(Version comparison data)
---
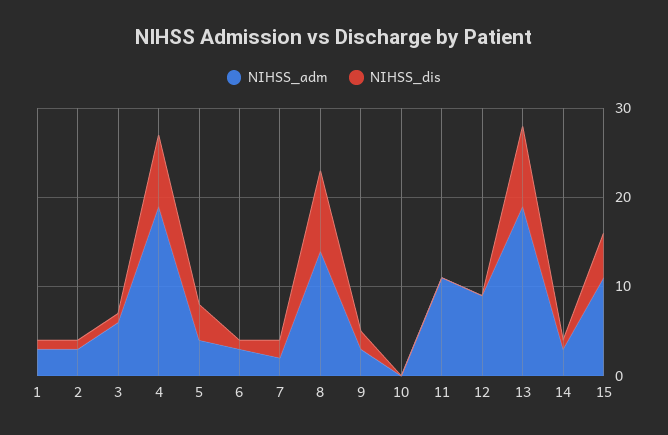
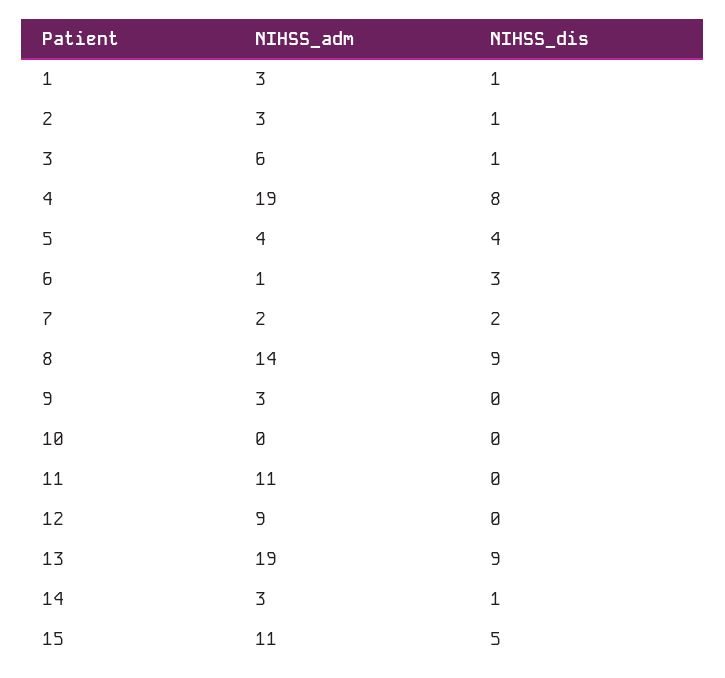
NIHSS_adm, 6: 3 -> 1
NIHSS_dis, 6: 1 -> 3
NIHSS_dis, 9: 2 -> 0

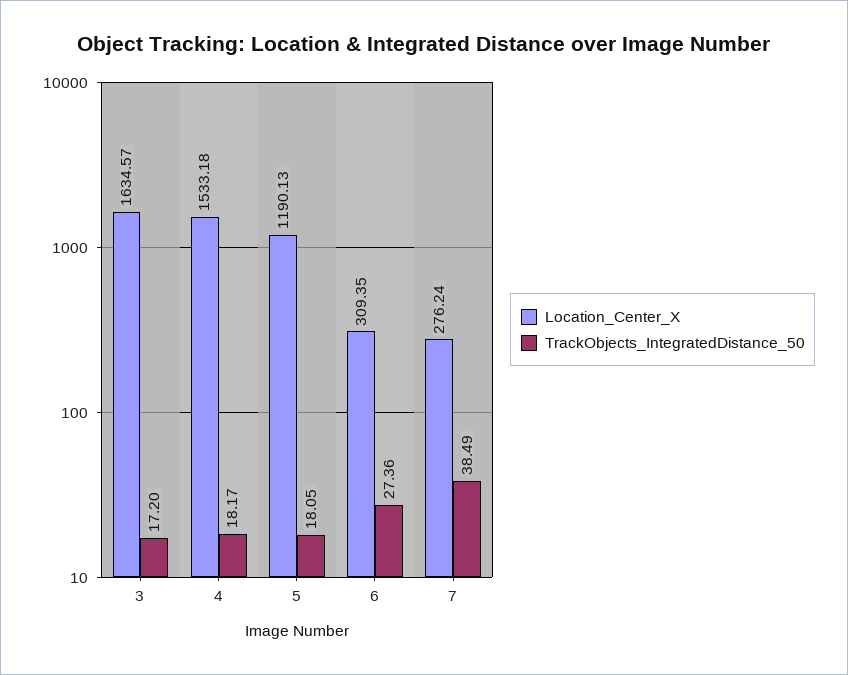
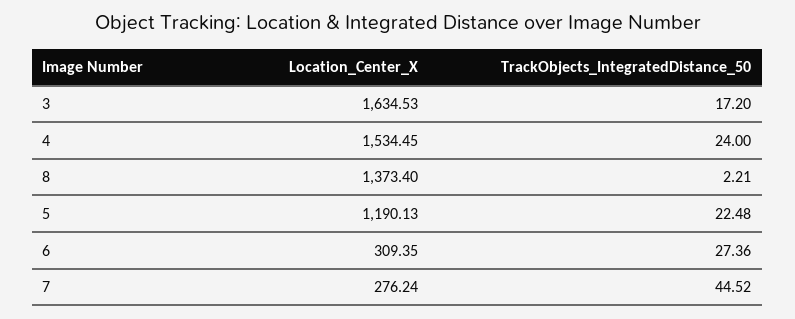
Location_Center_X, 3: 1634.57 -> 1634.53
Location_Center_X, 4: 1533.18 -> 1534.45
TrackObjects_IntegratedDistance_50, 4: 18.17 -> 24
TrackObjects_IntegratedDistance_50, 5: 18.05 -> 22.48
TrackObjects_IntegratedDistance_50, 7: 38.49 -> 44.52
Location_Center_X, 8: none -> 1373.4
TrackObjects_IntegratedDistance_50, 8: none -> 2.21

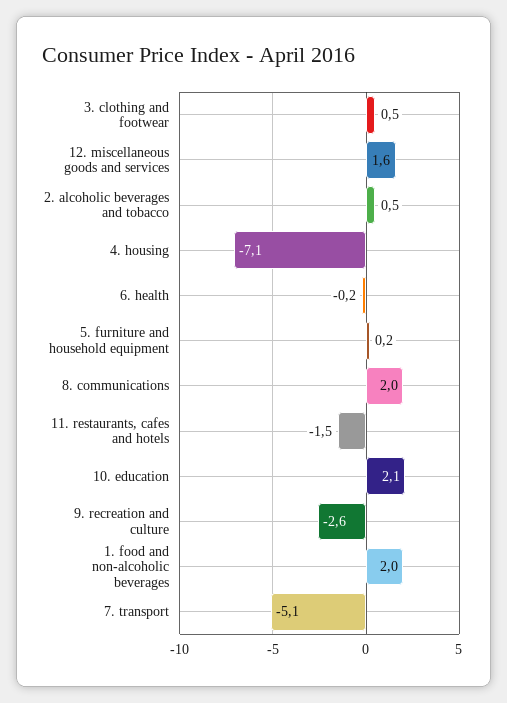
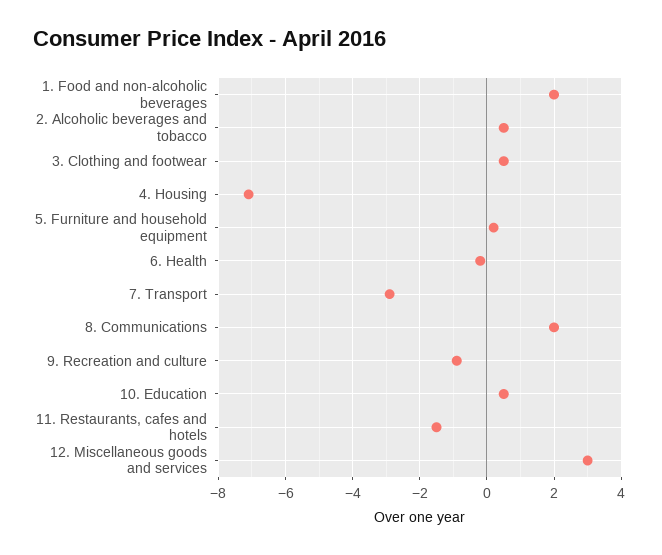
12. miscellaneous goods and services: 1.6 -> 3
10. education: 2.1 -> 0.5
9. recreation and culture: -2.6 -> -1
7. transport: -5.1 -> -3

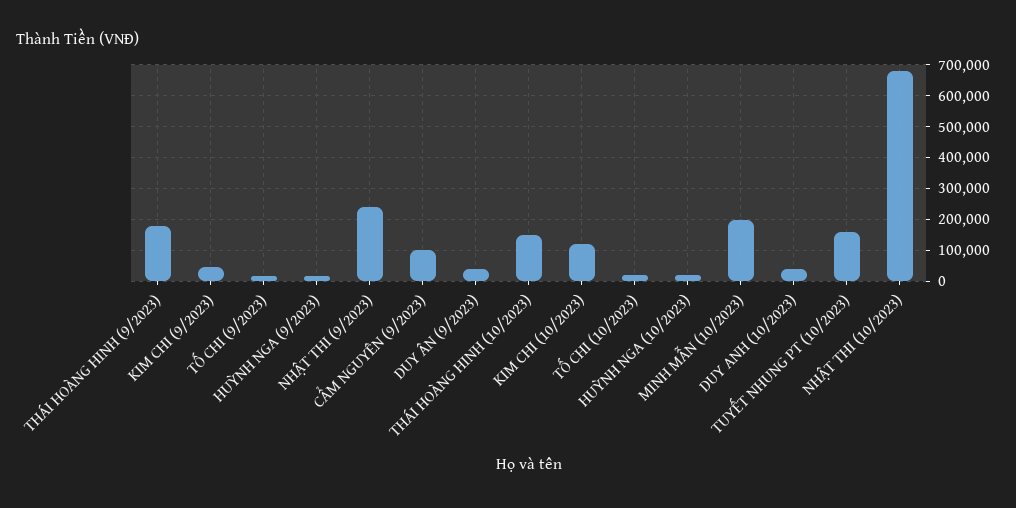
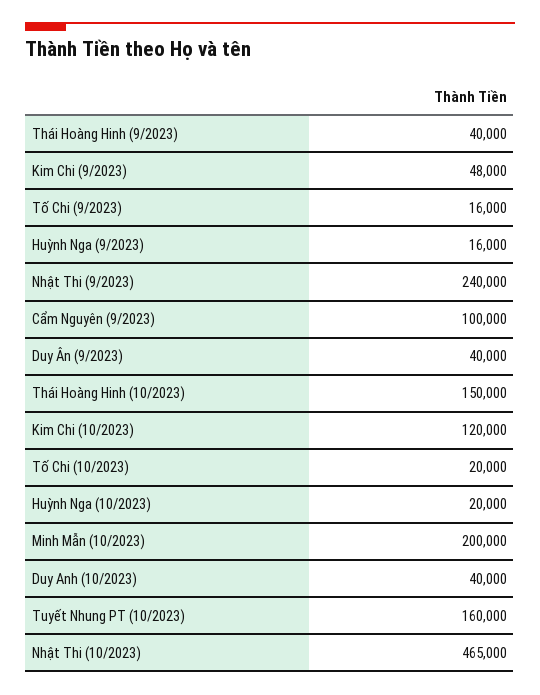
THÁI HOÀNG HINH (9/2023): 180000 -> 40000
NHẬT THI (10/2023): 680000 -> 465000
---
Brief
Once the pictures are removed, output the entries above exactly as given.

Reply
NIHSS_adm, 6: 3 -> 1
NIHSS_dis, 6: 1 -> 3
NIHSS_dis, 9: 2 -> 0

Location_Center_X, 3: 1634.57 -> 1634.53
Location_Center_X, 4: 1533.18 -> 1534.45
TrackObjects_IntegratedDistance_50, 4: 18.17 -> 24
TrackObjects_IntegratedDistance_50, 5: 18.05 -> 22.48
TrackObjects_IntegratedDistance_50, 7: 38.49 -> 44.52
Location_Center_X, 8: none -> 1373.4
TrackObjects_IntegratedDistance_50, 8: none -> 2.21

12. miscellaneous goods and services: 1.6 -> 3
10. education: 2.1 -> 0.5
9. recreation and culture: -2.6 -> -1
7. transport: -5.1 -> -3

THÁI HOÀNG HINH (9/2023): 180000 -> 40000
NHẬT THI (10/2023): 680000 -> 465000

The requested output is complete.